Her hard work sometimes led to an idea for a sculpture. She can clearly recount how one of her pieces--"Galloway Calf," a small calf resting near its mother--came about almost 25 years ago.

"The fellows were hashing over where to put the irrigation ditches, and I was totally cut out of the conversation," she said. "They didn't want to have anything to do with a girl. I got bored with them, so I grabbed this beautiful blue clay in the ditch just asking to be made into something.

"In a few minutes, there was a calf and a mother," she said, as she rubbed her hands together as if she were making something. "They all just stared at me."

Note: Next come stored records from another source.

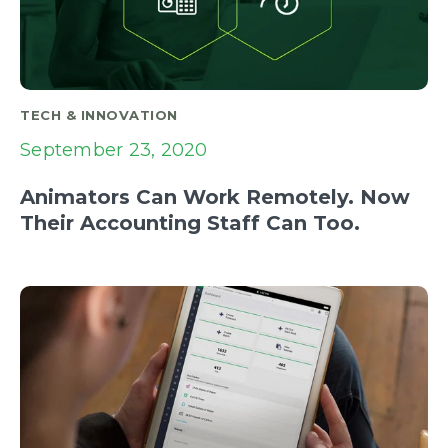
TECH & INNOVATION
September 23, 2020
Animators Can Work Remotely. Now
Their Accounting Staff Can Too.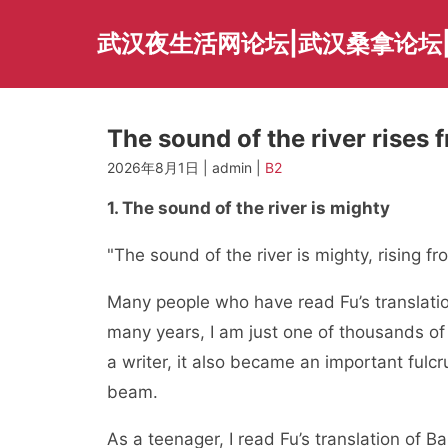
Skip
to
武汉夜生活网论坛|武汉桑拿论坛
content
The sound of the river rises 
2026年8月1日 | admin |
B2
1. The sound of the river is mighty
"The sound of the river is mighty, rising f
Many people who have read Fu’s translation
many years, I am just one of thousands 
a writer, it also became an important ful
beam.
As a teenager, I read Fu’s translation of Ba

Much of her early work was commissioned by acquaintances of her father, a New York businessman. Typically, the friends owned race horses and wanted portraits or sculptures done of them. Wade laughed that she probably used her imagination too much, making them less formal than the owners might have liked.

"There's a simple connection that draws me to it," she said of her work. "There's a marvelous connection between the brain, the hands and the eyes. . . . It's a fascinating brain-driven desire to make things."

Her latest work-in-progress is on her coffee table at home. After seeing her 2-year-old thoroughbred, Montana Hoofer, win two stakes races this summer, she decided to draw him, then build a wire frame of his body. Then she will take it to a foundry to be cast into bronze.

"I think sometimes God gives you something like that, and if you still have work to do, He will make you keep on working," Wade said. "I'll keep on sculpting until the good Lord says, 'You can't do it anymore.' "

CAPTION: Eleanor Iselin Wade looks at a sculpture from 1991, one of 20 pieces of her artwork on display at the Middleburg Sporting Library through February.